Now let's talk about the phrase "breathe into [body part]" when it doesn't relate to the lungs or stomach. The two places you can usually feel the breath working. This cue is part sensation part visualisation. Obviously it's not possible to breathe air directly into your hips or hamstrings but by being asked to do so, you bring your attention to the area of the body being challenged by the asana pose you're in. By bringing attention to this body part and pairing it with the breath you can bring a sense of ease to the pose. By deepening the breath (merely by focussing on it) there can be an immense release of tension, enabling you to deepen the pose if it feels right. If you have a visual mind, you may be able to visualise the area expanding with the breath and stretching as well as feel it happen. Deepening the stretch and breath simultaneously, helping you to enjoy your practice.


"Root down into the ground" or "root down through your sit bones/feet" often springs up in many a yoga class but what exactly does it mean. If your brain doesn't work in a visual way this can be really difficult to translate into a bodily experience. By asking students to root down into something, what we're asking is you anchor your weight and attention down towards the earth and usually to whatever balance point we're using in that particular pose. For example the feet, sit bones (bum) or simply the mat. This is to ensure a stable base to work from as well as provide the grounding sensation of connection to the earth or body.


Often paired with the root down cue is the "lift up" cue for the opposite parts of the body. So while your teacher may cue you to root down through the feet in Tadasana (mountain pose) they may ask you to "lift up"through the front body. This is to ensure good alignment and posture, as well as a good flow of energy. If we were to ground down through both sides or all parts of the body, all we would do is create a very heavy feeling - best suited to savasana or supta badha konasana. However the "lift up" cue is useful in creating an energetic balance with grounding energy. Encouraging heart opening, throat opening, and energy to be used throughout the practice. So what does this look like practically? Let's take Tadasana as our example. Lifting up through the front body would mean engaging the thighs to pull the kneecaps up, pulling up through the inner arches of the feet, bringing the navel in and up to the spine, opening the heart and throat by having head over heart, heart over pelvis. Also by extending the crown of the head to the sky. Creating energetic lift.

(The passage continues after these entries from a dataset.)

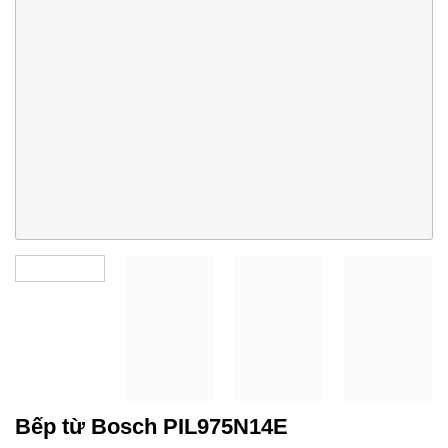
Bếp từ Bosch PIL975N14E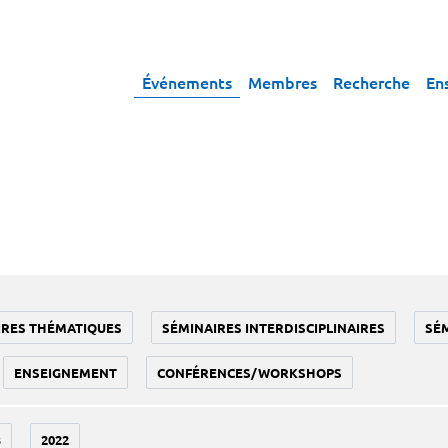
Événements
Membres
Recherche
En
IRES THÉMATIQUES
SÉMINAIRES INTERDISCIPLINAIRES
SÉ
ENSEIGNEMENT
CONFÉRENCES/WORKSHOPS
3
2022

"Press into all ten toes/fingertips." You may have heard your instructor cite this often but remain a little unsure why we yoga teachers swear by it. While the context of the pose is most important in deciphering this cue. It often relates to how and where our weight is distributed. By pressing into all ten fingertips in poses such as plank and downward facing dog, we are ensuring that pressure is being taken off of the wrists. A particularly vulnerable joint and often injured by poor alignment. The same goes for the toes or "all 4 corners of the feet" this again ensures the weight is distributed evenly and safely - preventing injury.

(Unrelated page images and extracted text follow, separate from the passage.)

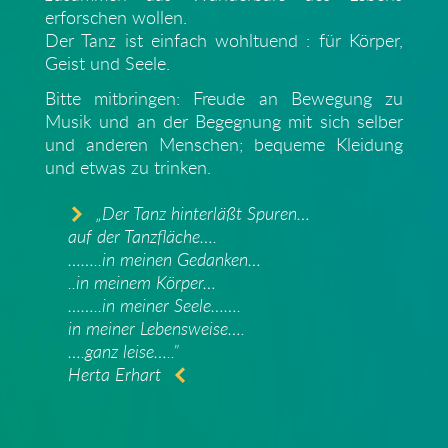
erforschen wollen.
Der Tanz ist einfach wohltuend : für Körper,
Geist und Seele.
Bitte mitbringen: Freude an Bewegung zu
Musik und an der Begegnung mit sich selber
und anderen Menschen; bequeme Kleidung
und etwas zu trinken.
„Der Tanz hinterläßt Spuren…
auf der Tanzfläche….
……..in meinen Gedanken…
..in meinem Körper…
……..in meiner Seele…….
in meiner Lebensweise….
….ganz leise…..”
Herta Erhart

While in plank or bidalasana (table top) you may have heard "Dome through the upper back". This again is an alignment cue designed to strengthen the chest and shoulders as well as keep weight off of the wrists and spine. By engaging the muscles in our upper back, chest and shoulders to raise the upper back up a little and separate the shoulder blades, we are avoiding dumping weight down the front body towards the mat - avoiding pressure on the wrists, elbows, shoulders and spine.


There are countless cues used in yoga so if you have any that leave you confused feel free to comment them or ask what they mean. Every person is different so the way people's minds work are inevitably going to be different as well. Visualisation and kinaesthetic cues can work really well for some people, while leaving others a bit lost and wondering what on earth they mean. Just like visual and audio cues are some people's bread and butter but can leave others totally stumped. Don't be afraid to advocate for yourself and ask if you get confused over cues - yoga teachers are here to teach and guide!